TASK:
Your reply should be made up of every line in the records below that holds the string "start".

RECORDED DATA:

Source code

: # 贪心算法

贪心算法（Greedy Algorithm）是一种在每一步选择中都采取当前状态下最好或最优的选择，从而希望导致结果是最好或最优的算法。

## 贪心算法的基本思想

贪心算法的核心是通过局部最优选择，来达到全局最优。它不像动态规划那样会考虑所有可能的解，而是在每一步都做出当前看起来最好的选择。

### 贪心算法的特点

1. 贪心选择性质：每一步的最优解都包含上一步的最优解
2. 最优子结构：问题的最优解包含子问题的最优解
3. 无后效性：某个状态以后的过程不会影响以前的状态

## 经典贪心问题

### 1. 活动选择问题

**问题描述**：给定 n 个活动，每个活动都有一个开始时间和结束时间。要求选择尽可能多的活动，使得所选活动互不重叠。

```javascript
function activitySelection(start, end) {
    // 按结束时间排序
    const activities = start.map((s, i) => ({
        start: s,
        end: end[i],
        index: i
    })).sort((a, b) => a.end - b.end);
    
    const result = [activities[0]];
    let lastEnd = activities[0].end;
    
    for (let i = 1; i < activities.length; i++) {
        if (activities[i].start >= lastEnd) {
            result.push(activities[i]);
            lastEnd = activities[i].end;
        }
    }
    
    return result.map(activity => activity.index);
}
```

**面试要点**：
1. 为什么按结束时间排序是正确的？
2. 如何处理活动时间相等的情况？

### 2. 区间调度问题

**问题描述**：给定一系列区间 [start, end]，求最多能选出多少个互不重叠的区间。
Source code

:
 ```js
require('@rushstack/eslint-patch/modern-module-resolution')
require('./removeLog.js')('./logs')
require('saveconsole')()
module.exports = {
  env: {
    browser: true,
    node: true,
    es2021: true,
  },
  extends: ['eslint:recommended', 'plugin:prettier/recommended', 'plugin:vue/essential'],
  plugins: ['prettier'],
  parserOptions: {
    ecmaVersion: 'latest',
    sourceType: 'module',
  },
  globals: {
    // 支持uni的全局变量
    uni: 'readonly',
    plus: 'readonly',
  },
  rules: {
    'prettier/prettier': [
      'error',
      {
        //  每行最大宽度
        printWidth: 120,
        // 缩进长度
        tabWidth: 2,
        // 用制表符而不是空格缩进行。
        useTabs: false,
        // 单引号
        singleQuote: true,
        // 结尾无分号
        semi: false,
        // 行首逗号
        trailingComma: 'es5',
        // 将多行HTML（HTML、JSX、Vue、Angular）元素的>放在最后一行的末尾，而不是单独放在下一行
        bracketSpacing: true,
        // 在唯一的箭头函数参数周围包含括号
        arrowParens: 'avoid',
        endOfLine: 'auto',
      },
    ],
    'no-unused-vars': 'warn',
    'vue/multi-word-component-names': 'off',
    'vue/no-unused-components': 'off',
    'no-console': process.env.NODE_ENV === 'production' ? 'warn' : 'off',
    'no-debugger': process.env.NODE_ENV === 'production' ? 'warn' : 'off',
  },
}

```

REPLY:
function activitySelection(start, end) {
    const activities = start.map((s, i) => ({
        start: s,
        if (activities[i].start >= lastEnd) {
**问题描述**：给定一系列区间 [start, end]，求最多能选出多少个互不重叠的区间。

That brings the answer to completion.